**Your task:** Reproduce the following lines verbatim, omitting the pictures.

**Supplied data:**
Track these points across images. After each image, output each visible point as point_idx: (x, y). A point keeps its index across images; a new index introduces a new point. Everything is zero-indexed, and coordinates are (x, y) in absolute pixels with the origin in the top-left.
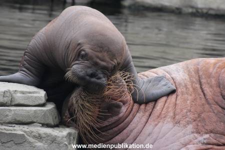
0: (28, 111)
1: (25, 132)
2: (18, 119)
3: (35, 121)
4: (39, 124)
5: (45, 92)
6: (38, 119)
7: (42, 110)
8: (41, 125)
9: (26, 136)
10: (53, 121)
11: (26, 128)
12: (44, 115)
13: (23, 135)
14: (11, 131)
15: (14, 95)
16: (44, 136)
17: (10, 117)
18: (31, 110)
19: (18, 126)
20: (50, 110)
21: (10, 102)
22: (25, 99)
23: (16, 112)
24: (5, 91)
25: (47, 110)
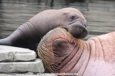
0: (24, 64)
2: (18, 70)
3: (29, 71)
4: (31, 73)
5: (35, 52)
6: (31, 70)
7: (33, 64)
8: (33, 73)
10: (41, 71)
12: (35, 67)
15: (15, 55)
17: (13, 69)
18: (26, 64)
19: (18, 74)
20: (38, 63)
21: (12, 59)
22: (22, 57)
23: (17, 65)
24: (9, 52)
25: (36, 64)
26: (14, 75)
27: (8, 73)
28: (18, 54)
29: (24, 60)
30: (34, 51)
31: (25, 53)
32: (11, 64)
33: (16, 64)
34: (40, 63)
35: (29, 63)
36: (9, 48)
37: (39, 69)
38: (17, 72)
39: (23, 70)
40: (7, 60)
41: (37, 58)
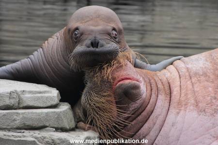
0: (39, 113)
1: (36, 138)
2: (28, 123)
3: (47, 125)
4: (52, 129)
5: (58, 91)
6: (50, 123)
7: (54, 112)
8: (54, 129)
9: (38, 143)
10: (69, 124)
11: (37, 133)
12: (58, 118)
13: (34, 141)
14: (20, 137)
15: (22, 96)
16: (58, 141)
17: (18, 121)
18: (42, 113)
19: (28, 131)
20: (64, 111)
21: (17, 104)
22: (35, 101)
23: (25, 116)
24: (11, 92)
25: (61, 112)
26: (21, 132)
27: (9, 130)
28: (28, 95)
29: (38, 105)
30: (55, 89)
32: (14, 113)
33: (24, 113)
34: (66, 110)
35: (46, 112)
36: (10, 83)
38: (26, 127)
39: (36, 124)
40: (8, 105)
41: (61, 101)
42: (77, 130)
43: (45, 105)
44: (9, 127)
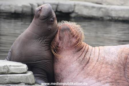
0: (17, 76)
2: (13, 81)
3: (21, 82)
6: (23, 81)
7: (25, 76)
8: (25, 84)
10: (32, 82)
12: (26, 78)
15: (9, 68)
17: (7, 80)
18: (19, 76)
19: (12, 85)
20: (29, 75)
21: (7, 72)
22: (16, 70)
23: (11, 77)
24: (4, 66)
25: (28, 76)
26: (9, 85)
27: (3, 84)
28: (12, 68)
29: (17, 72)
30: (25, 64)
31: (18, 66)
32: (6, 76)
34: (30, 75)
35: (21, 75)
37: (30, 80)
38: (11, 83)
39: (16, 81)
40: (3, 72)
41: (28, 70)
42: (36, 84)
43: (20, 72)
44: (3, 83)
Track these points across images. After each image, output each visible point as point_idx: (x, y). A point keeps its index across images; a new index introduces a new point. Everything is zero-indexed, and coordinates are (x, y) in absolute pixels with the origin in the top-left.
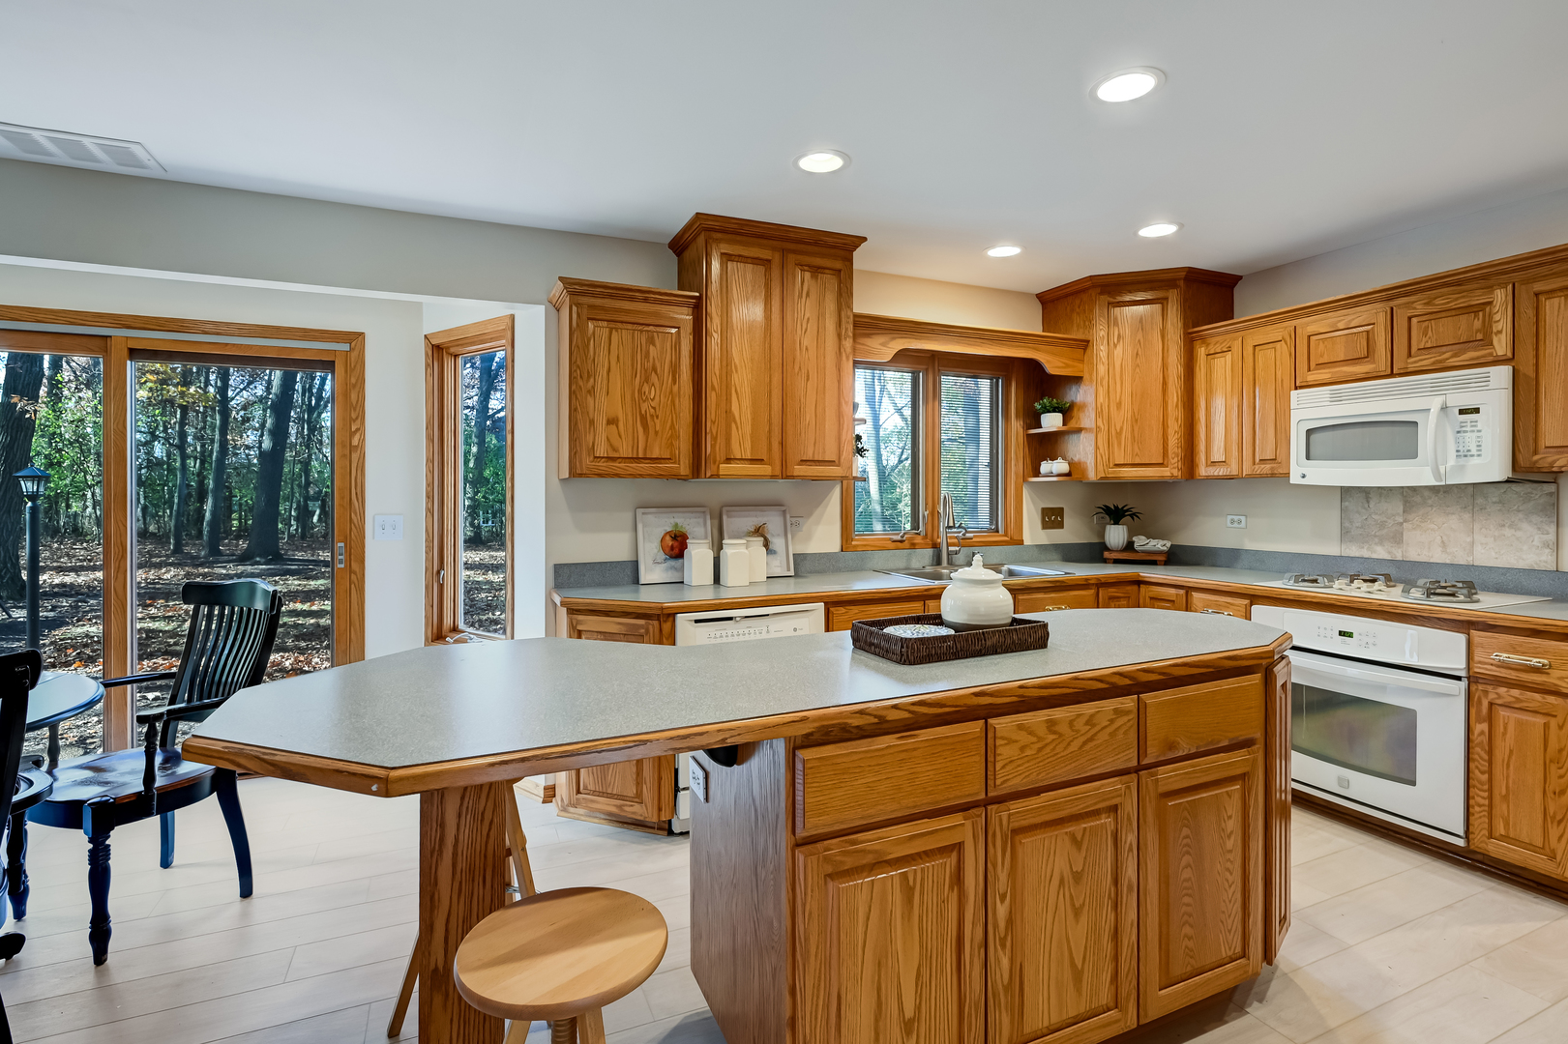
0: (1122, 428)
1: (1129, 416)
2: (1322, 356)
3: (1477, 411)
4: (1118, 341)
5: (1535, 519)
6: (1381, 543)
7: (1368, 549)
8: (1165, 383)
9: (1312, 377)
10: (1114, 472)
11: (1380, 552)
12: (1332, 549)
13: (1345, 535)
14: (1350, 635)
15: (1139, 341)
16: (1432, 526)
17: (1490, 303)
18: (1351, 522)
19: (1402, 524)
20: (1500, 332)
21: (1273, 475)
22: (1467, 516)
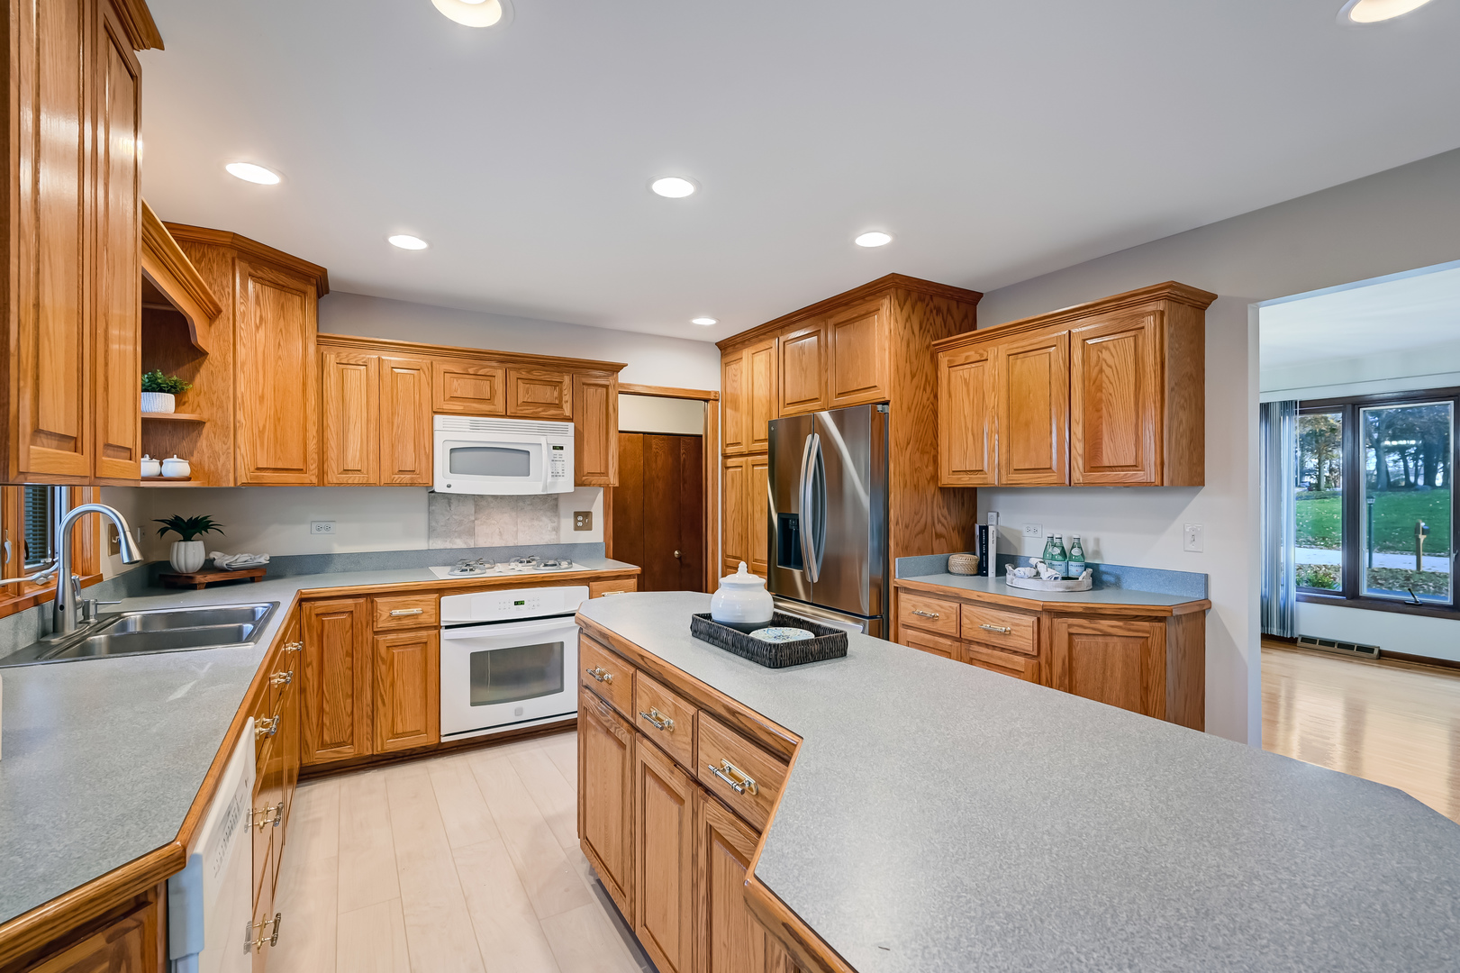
0: (264, 426)
1: (272, 413)
2: (456, 391)
3: (561, 448)
4: (261, 323)
5: (549, 514)
6: (460, 536)
7: (450, 542)
8: (304, 384)
9: (447, 407)
10: (257, 477)
11: (459, 544)
12: (421, 544)
13: (431, 532)
14: (522, 603)
15: (281, 330)
16: (493, 522)
17: (561, 382)
18: (437, 522)
19: (474, 521)
20: (567, 402)
21: (412, 484)
22: (514, 514)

**Response area:**
Track these points across images. After each image, output each visible point as point_idx: (x, y). A point keeps its index across images; a new index introduces a new point. Everything is zero-indexed, and coordinates are (x, y) in absolute pixels with the origin in the top-left.
0: (28, 111)
1: (25, 132)
2: (18, 119)
3: (35, 121)
4: (39, 124)
5: (45, 92)
6: (38, 119)
7: (42, 110)
8: (41, 125)
9: (26, 136)
10: (53, 121)
11: (26, 128)
12: (44, 115)
13: (23, 135)
14: (11, 131)
15: (14, 95)
16: (44, 136)
17: (10, 117)
18: (31, 110)
19: (18, 126)
20: (50, 110)
21: (10, 102)
22: (25, 99)
23: (16, 112)
24: (5, 91)
25: (47, 110)
0: (24, 64)
2: (18, 70)
3: (29, 71)
4: (31, 73)
5: (35, 52)
6: (31, 70)
7: (33, 64)
8: (33, 73)
10: (41, 71)
12: (35, 67)
15: (15, 55)
17: (13, 69)
18: (26, 64)
19: (18, 74)
20: (38, 63)
21: (12, 59)
22: (22, 57)
23: (17, 65)
24: (9, 52)
25: (36, 64)
26: (14, 75)
27: (8, 73)
28: (18, 54)
29: (24, 60)
30: (34, 51)
31: (25, 53)
32: (11, 64)
33: (16, 64)
34: (40, 63)
35: (29, 63)
36: (9, 48)
37: (39, 69)
38: (17, 72)
39: (23, 70)
40: (7, 60)
41: (37, 58)
0: (39, 113)
1: (36, 138)
2: (28, 123)
3: (47, 125)
4: (52, 129)
5: (58, 91)
6: (50, 123)
7: (54, 112)
8: (54, 129)
9: (38, 143)
10: (69, 124)
11: (37, 133)
12: (58, 118)
13: (34, 141)
14: (20, 137)
15: (22, 96)
16: (58, 141)
17: (18, 121)
18: (42, 113)
19: (28, 131)
20: (64, 111)
21: (17, 104)
22: (35, 101)
23: (25, 116)
24: (11, 92)
25: (61, 112)
26: (21, 132)
27: (9, 130)
28: (28, 95)
29: (38, 105)
30: (55, 89)
32: (14, 113)
33: (24, 113)
34: (66, 110)
35: (46, 112)
36: (10, 83)
38: (26, 127)
39: (36, 124)
40: (8, 105)
41: (61, 101)
42: (77, 130)
43: (45, 105)
44: (9, 127)
0: (17, 76)
2: (13, 81)
3: (21, 82)
6: (23, 81)
7: (25, 76)
8: (25, 84)
10: (32, 82)
12: (26, 78)
15: (9, 68)
17: (7, 80)
18: (19, 76)
19: (12, 85)
20: (29, 75)
21: (7, 72)
22: (16, 70)
23: (11, 77)
24: (4, 66)
25: (28, 76)
26: (9, 85)
27: (3, 84)
28: (12, 68)
29: (17, 72)
30: (25, 64)
31: (18, 66)
32: (6, 76)
34: (30, 75)
35: (21, 75)
37: (30, 80)
38: (11, 83)
39: (16, 81)
40: (3, 72)
41: (28, 70)
42: (36, 84)
43: (20, 72)
44: (3, 83)
Track these points across images. After each image, output each visible point as point_idx: (x, y). A point keeps its index across images; a new index introduces a new point. Everything is zero-indexed, and coordinates are (x, y) in absolute pixels with the origin in the top-left.
0: (1122, 428)
1: (1129, 416)
2: (1322, 356)
3: (1477, 411)
4: (1118, 341)
5: (1535, 519)
6: (1381, 543)
7: (1368, 549)
8: (1165, 383)
9: (1312, 377)
10: (1114, 472)
11: (1380, 552)
12: (1332, 549)
13: (1345, 535)
14: (1350, 635)
15: (1139, 341)
16: (1432, 526)
17: (1490, 303)
18: (1351, 522)
19: (1402, 524)
20: (1500, 332)
21: (1273, 475)
22: (1467, 516)
0: (264, 426)
1: (272, 413)
2: (456, 391)
3: (561, 448)
4: (261, 323)
5: (549, 514)
6: (460, 536)
7: (450, 542)
8: (304, 384)
9: (447, 407)
10: (257, 477)
11: (459, 544)
12: (421, 544)
13: (431, 532)
14: (522, 603)
15: (281, 330)
16: (493, 522)
17: (561, 382)
18: (437, 522)
19: (474, 521)
20: (567, 402)
21: (412, 484)
22: (514, 514)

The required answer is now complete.